Report how many lines in the records below hold "start", with no other output.

• Data records

##############################

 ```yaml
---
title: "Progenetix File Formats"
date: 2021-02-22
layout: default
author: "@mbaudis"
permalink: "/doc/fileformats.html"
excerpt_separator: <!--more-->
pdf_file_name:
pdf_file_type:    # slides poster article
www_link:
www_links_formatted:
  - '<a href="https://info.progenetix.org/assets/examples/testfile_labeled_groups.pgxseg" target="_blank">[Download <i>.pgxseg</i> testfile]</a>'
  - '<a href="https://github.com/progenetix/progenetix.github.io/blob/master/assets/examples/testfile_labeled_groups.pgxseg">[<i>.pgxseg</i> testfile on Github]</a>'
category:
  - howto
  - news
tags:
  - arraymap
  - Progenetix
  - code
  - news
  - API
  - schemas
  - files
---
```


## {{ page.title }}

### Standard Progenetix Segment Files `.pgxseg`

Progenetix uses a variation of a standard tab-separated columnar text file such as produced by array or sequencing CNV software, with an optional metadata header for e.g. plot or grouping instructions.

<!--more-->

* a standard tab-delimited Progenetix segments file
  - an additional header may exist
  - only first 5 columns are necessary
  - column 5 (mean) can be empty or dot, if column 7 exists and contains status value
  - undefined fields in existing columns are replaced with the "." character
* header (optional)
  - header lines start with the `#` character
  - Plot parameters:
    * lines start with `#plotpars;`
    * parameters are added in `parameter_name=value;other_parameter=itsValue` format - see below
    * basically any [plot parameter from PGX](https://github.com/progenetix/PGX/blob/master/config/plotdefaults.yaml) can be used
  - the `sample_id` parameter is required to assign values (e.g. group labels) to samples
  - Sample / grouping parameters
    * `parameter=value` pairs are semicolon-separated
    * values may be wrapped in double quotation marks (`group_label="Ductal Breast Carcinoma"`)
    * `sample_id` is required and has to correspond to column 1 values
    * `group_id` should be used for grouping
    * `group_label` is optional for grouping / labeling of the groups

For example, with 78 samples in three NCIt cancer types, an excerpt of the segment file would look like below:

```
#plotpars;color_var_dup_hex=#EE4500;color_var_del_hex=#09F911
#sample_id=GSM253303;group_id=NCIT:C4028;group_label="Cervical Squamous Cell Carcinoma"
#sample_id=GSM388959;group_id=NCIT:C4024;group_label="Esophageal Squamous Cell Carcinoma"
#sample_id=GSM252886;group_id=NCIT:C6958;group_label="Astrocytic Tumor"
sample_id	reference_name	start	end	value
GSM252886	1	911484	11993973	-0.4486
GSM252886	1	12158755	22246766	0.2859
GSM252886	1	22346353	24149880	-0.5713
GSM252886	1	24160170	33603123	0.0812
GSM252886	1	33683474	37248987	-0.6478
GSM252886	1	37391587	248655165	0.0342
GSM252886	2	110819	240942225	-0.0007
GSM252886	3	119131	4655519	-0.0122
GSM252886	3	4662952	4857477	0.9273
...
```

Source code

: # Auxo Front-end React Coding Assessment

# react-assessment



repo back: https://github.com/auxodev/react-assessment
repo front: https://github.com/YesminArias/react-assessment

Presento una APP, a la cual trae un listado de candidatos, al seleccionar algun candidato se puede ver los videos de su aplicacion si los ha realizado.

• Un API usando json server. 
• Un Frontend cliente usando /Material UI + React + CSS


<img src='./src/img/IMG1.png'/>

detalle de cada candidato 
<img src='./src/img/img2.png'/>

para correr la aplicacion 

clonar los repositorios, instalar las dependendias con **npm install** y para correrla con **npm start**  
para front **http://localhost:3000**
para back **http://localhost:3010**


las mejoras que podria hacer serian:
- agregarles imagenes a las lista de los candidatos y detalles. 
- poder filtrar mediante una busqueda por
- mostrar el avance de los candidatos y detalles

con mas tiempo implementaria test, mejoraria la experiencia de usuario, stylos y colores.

##############################

• Response to this exercise
4